A rotina é, para o senhor Joaquim Antunes, uma boa amiga. Levanta-se todos os dias às sete e meia da manhã, toma o seu rápido banho, trata do hálito, das pilosidades e do cabelo (tudo em sete minutos), veste-se com vagar e rigor, toma um café e come uma torrada. Depois, passa ainda pela pastelaria Saturno e alimenta o sangue de uma chávena mais de cafeína, enfim começando, pontualmente, o serviço distribuidor às nove.

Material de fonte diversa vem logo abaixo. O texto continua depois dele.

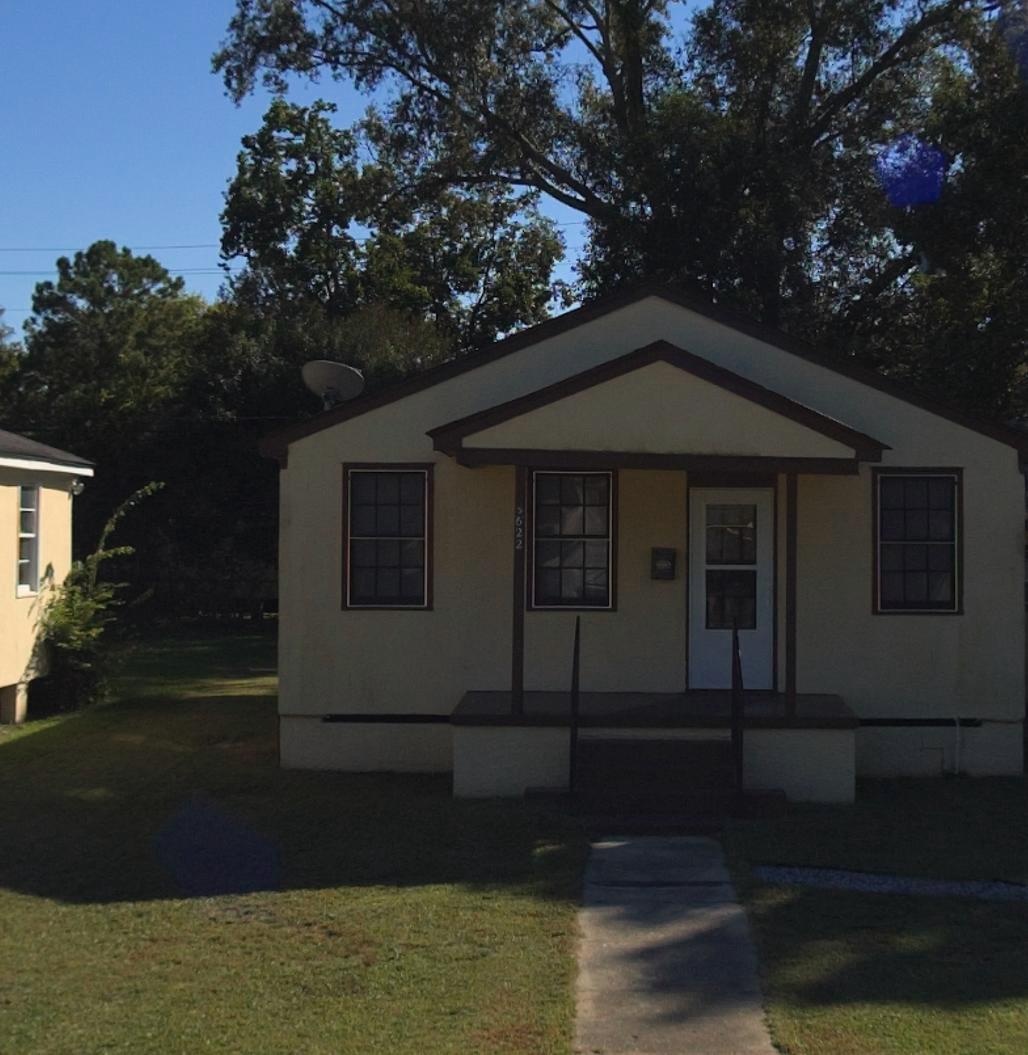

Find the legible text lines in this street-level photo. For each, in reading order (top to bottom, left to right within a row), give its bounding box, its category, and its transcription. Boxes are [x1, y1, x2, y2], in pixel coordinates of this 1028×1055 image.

[514, 500, 525, 555] StreetNumber: 3622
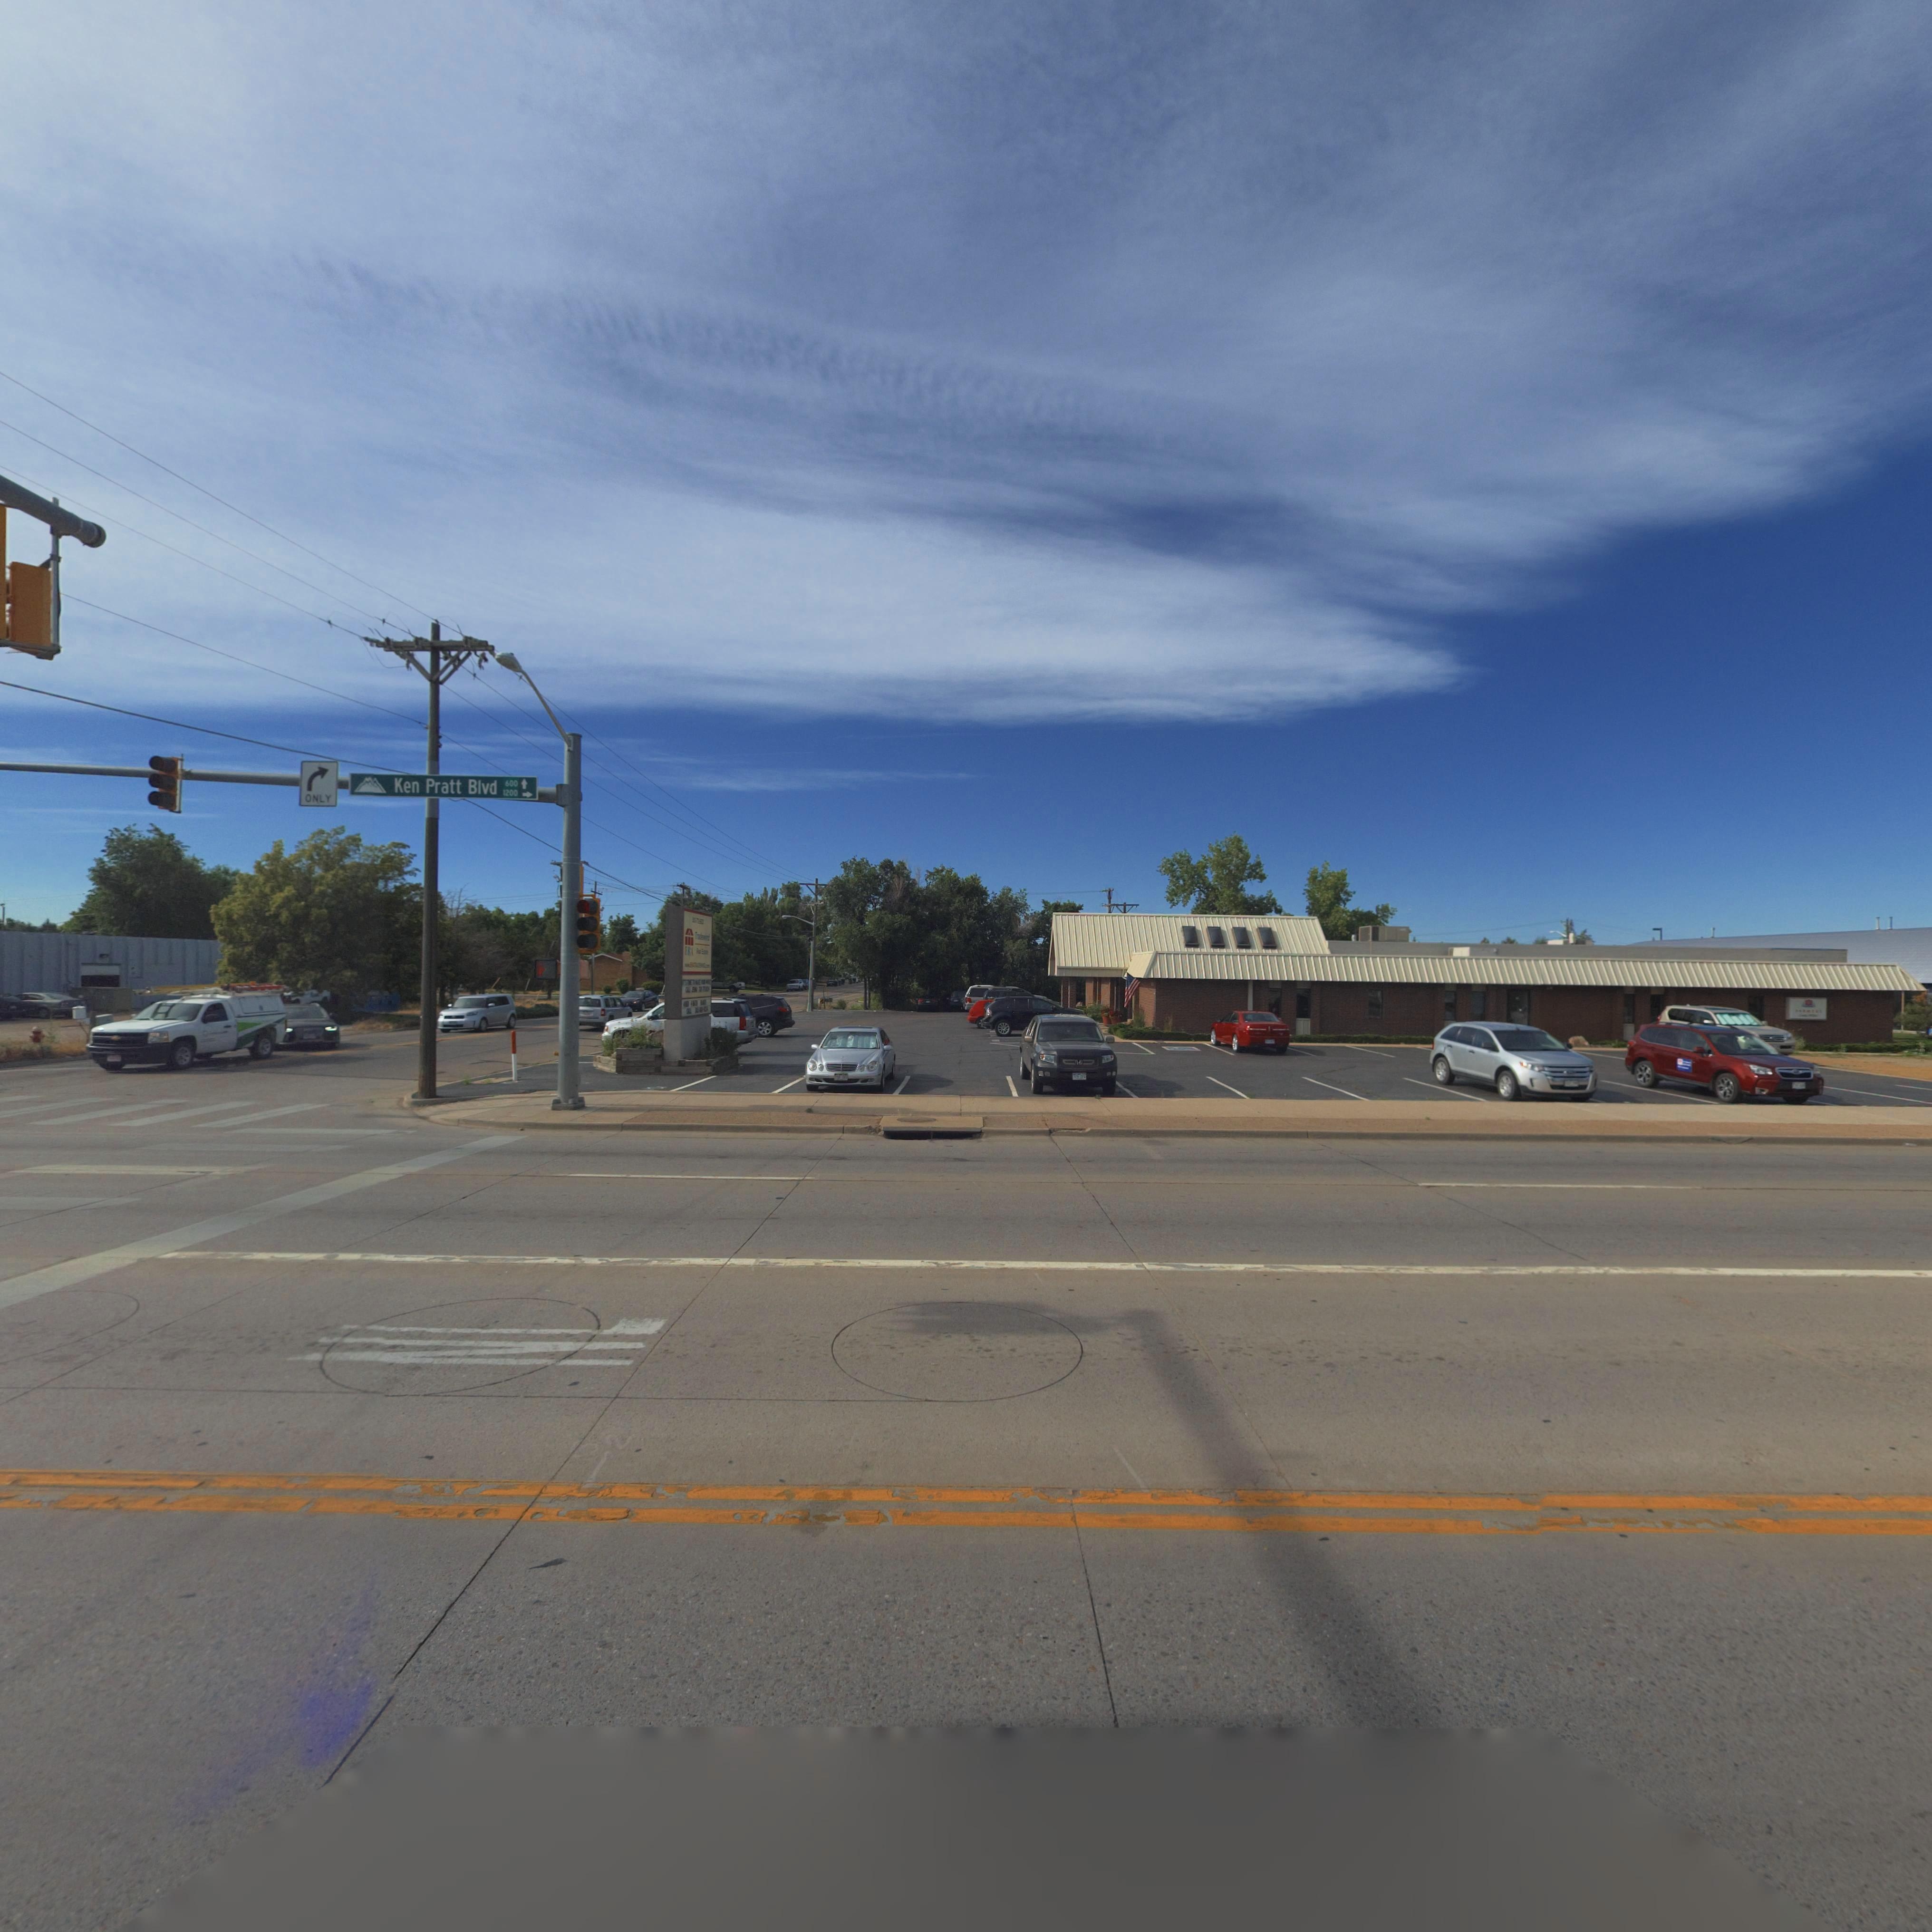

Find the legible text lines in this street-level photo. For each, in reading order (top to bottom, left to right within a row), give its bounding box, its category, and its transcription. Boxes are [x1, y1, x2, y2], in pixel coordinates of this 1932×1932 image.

[394, 777, 497, 795] StreetName: Ken Pratt Blvd
[504, 779, 518, 787] StreetNumber: 600
[502, 788, 533, 798] StreetNumber: 1200->
[1795, 1009, 1822, 1013] BusinessName: ****RS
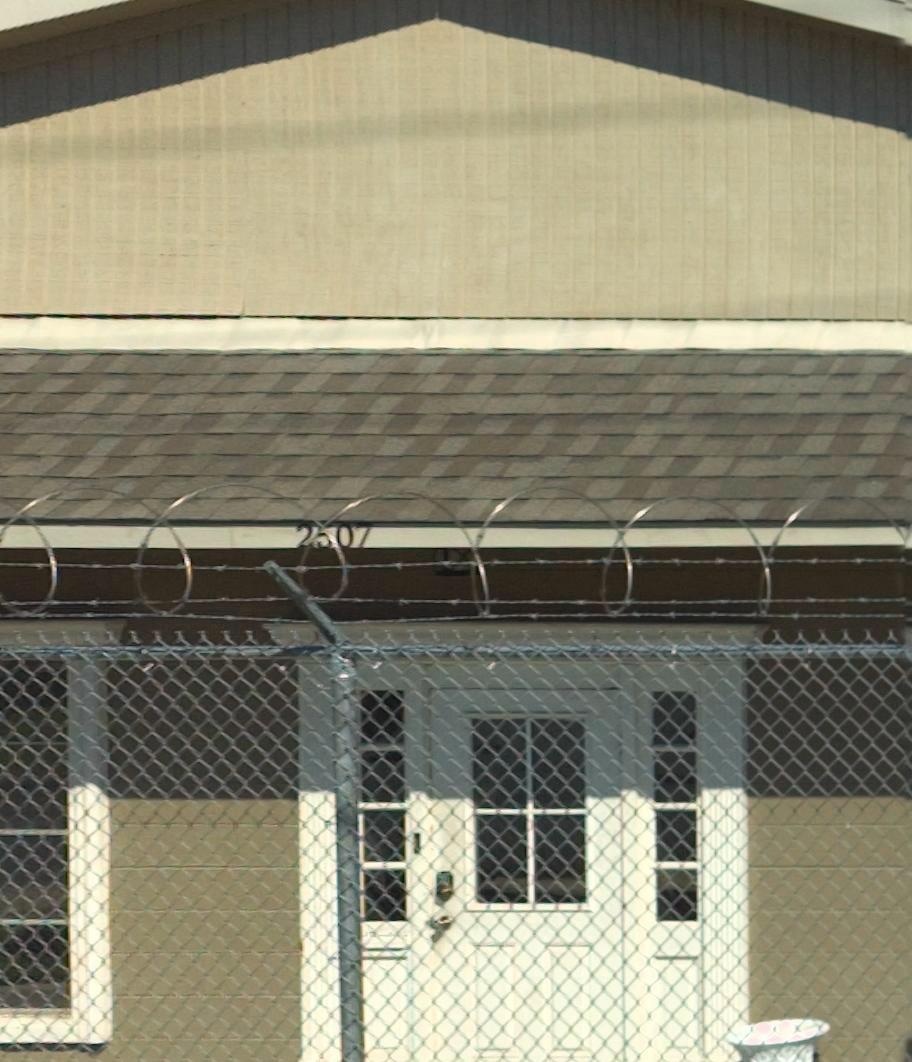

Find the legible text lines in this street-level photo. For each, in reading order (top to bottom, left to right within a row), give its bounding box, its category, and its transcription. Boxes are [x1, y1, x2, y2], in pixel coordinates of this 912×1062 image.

[293, 521, 378, 551] StreetNumber: 2*07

Ao almoço, beija a mulher, vem com ela até à Praça 8 de Maio em passeio de namorados serenos, despede-se pela uma e meia da tarde e recomeça, com a mesma britânica disciplina, a sua lida profissional às catorze horas.
De tarde, passa pelo Núcleo Sportinguista do Arnado, bebe um, dois copos de vinho tinto, come (nem sempre) umas pataniscas de bacalhau, conversa e ri sobre a vida e, assobiando uma modinha da juventude, regressa a casa nunca depois das oito da noite.
Já teve carro, agora não. Era muita despesa e muita preocupação: gasolina, seguros, imposto de circulação, inspecção periódica, manutenção (travões, óleo, pneus, filtro de ar), e o dinheiro de um funcionário não estica. Pelos mesmos motivos, não tem cartões de crédito e há muito desistiu de contrair empréstimos - por isso lhe diz pouco, aliás, este rumor de pânico que parece acompanhar, nas pessoas e nos jornais, as notícias de juros subindo, de taxas euribor, de revisões de spread.
O seu luxo é, de vez em quando, meter-se com a mulher no comboio ou na camioneta e ir à praia: em Mira, na Tocha ou na Figueira da Foz, percorre longamente as marginais ao mar, com a sua namorada de sempre, numa espécie de eternidade provisória que mais ninguém, senão os amantes, poderia perceber.
Ao fim de semana, gosta muito de ler no pátio soalheiro que, em lugar inacessível aos olhos dos que passam na rua, circunda parte da sua casinha. Também, Deus lhe perdoe, escreve. Raramente se aventura na poesia, mas gosta de imaginar e, mais raramente, de escrever contos sobre detectives, marinheiros e crianças aventurosas.
Espera pouco da vida, por crer que tudo quanto tem é tudo quanto há para ter.
Quando a filha está com o casal progenitor, Joaquim Antunes sente-se completo como uma obra de arte.

(E este é o Joaquim que eu gostava tanto de ser.)

Ribeira de Pena, 12 de Março de 2011.